The NCPA slotted a number of shows over a full week, no doubt anticipating that the event would generate a lot of buzz and audience footfall. Yet this international theatre event could be one of the theatre's worst shows ever. Abysmal may be one word to describe it.
Narrative-dialogic theatre in a simple staging has great strength as even some of the best Indian theatre productions have shown time and again. Indian theatre in fact is immersed in this tradition. BATTLEFIELD is a classic example echoing this form in which the performers hold the key. It is precisely in this instance that the production thoroughly disappoints first and foremost. None of the actors sensitise us. We are left cold.
The play focuses on the aftermath of the great fratricidal war in which the eldest Pandava Yudhisthira goes through intense internal turmoil of killing his own kith and kin. Dhritrashtra and Krishna console him and tell him that he has fought a just war. Kunti, his mother, tells him about Karna and why he should not be despised.

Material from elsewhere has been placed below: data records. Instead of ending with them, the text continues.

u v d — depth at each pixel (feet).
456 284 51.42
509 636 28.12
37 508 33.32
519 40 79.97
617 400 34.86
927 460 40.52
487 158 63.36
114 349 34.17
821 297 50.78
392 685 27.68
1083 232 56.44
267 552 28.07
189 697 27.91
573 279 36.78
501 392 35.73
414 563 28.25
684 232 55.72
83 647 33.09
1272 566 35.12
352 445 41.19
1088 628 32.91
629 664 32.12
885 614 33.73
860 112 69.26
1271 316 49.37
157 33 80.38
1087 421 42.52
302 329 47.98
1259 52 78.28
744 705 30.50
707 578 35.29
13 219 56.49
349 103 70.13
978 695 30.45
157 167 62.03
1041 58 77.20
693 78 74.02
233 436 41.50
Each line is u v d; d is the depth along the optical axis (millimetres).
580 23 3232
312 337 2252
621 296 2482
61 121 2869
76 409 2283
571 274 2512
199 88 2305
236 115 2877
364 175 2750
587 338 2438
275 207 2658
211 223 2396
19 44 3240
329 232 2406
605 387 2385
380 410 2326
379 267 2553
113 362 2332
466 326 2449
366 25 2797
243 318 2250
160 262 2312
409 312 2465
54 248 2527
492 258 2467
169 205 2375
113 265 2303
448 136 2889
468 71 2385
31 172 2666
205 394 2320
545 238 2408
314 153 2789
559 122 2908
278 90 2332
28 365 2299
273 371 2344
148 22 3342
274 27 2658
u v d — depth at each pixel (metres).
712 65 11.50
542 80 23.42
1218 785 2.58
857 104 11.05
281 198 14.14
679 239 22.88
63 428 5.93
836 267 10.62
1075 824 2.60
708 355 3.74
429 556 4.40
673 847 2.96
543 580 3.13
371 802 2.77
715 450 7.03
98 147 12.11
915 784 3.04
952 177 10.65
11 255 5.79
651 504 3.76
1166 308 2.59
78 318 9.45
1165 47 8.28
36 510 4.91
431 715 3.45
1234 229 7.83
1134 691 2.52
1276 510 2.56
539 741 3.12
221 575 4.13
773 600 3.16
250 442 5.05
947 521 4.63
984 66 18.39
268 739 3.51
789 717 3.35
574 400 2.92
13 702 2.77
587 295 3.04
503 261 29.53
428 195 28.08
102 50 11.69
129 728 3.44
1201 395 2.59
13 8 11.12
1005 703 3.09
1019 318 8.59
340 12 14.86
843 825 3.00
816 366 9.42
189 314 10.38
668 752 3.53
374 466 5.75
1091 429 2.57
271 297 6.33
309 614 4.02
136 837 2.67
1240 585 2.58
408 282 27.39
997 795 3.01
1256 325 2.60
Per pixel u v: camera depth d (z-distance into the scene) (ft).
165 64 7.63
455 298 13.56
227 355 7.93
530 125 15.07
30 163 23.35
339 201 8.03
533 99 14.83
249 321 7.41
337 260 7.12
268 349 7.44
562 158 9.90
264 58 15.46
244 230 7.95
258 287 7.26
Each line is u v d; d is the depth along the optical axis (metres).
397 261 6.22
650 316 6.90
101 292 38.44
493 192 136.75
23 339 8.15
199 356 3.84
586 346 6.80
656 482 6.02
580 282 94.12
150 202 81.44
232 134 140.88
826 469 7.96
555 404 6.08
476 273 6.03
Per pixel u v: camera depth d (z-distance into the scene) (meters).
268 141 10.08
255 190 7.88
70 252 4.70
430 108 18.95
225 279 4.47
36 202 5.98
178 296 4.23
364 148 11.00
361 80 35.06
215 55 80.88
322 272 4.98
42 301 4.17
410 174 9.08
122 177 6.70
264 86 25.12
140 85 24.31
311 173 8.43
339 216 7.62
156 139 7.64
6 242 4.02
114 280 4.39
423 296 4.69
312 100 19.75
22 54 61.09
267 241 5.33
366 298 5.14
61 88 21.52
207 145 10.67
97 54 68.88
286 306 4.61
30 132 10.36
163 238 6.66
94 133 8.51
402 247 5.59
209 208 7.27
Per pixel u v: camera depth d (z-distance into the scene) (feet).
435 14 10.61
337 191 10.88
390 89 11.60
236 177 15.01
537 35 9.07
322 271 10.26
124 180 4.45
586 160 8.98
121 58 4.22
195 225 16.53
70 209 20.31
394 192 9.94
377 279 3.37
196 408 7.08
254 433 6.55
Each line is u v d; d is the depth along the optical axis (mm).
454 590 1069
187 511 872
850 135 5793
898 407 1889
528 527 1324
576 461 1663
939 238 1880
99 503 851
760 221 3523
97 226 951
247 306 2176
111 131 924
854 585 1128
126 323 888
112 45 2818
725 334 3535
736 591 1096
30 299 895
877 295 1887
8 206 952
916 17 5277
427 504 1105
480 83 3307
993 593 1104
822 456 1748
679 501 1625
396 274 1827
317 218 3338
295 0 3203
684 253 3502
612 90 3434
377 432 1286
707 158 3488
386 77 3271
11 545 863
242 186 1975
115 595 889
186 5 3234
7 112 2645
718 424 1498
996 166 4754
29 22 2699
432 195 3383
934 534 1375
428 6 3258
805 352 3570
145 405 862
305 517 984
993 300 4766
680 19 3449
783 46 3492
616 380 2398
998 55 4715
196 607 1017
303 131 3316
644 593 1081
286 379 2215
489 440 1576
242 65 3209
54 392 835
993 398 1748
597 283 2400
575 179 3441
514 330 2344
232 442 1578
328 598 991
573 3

Beyond Yudhisthira's moral conflict, a greater philosophy is at work. It seeks to go beyond the binaries of good and evil and just and unjust, yet the performance is unable to distill this in any remarkable manner. Essential philosophical truths have a timeless quality and The Mahabharata is a very good example. But these precious truths just pass us by.
BATTLEFIELD also seeks to underline the moral lessons through parables that the dying Bhishma tells Yudhisthira. In performance they crumble into amateurish theatrics. The minimalist staging has no character either and remains token.
Simplicity in the theatre can be a great virtue. It allows for subtlety and refinement. Brook is a veteran at his art. It is a great pity therefore that in this undertaking, the simple does not convey the essence, nor does it make it contemporary in any resonant fashion. The moral quandaries postulated by the Mahabharata remain relevant even in our times but they can also be easily generalised. It is up to the more solid artistic enterprise to peel off the layers of gross generalisations.
Brook and his co-director, I feel sorry to say, have delivered a singularly superficial and an uninspiring production; the only saving grace being the live drumming by Toshi Tsuchitori. Tsuchitori's music restores the limp production and gives it a touch of nobility.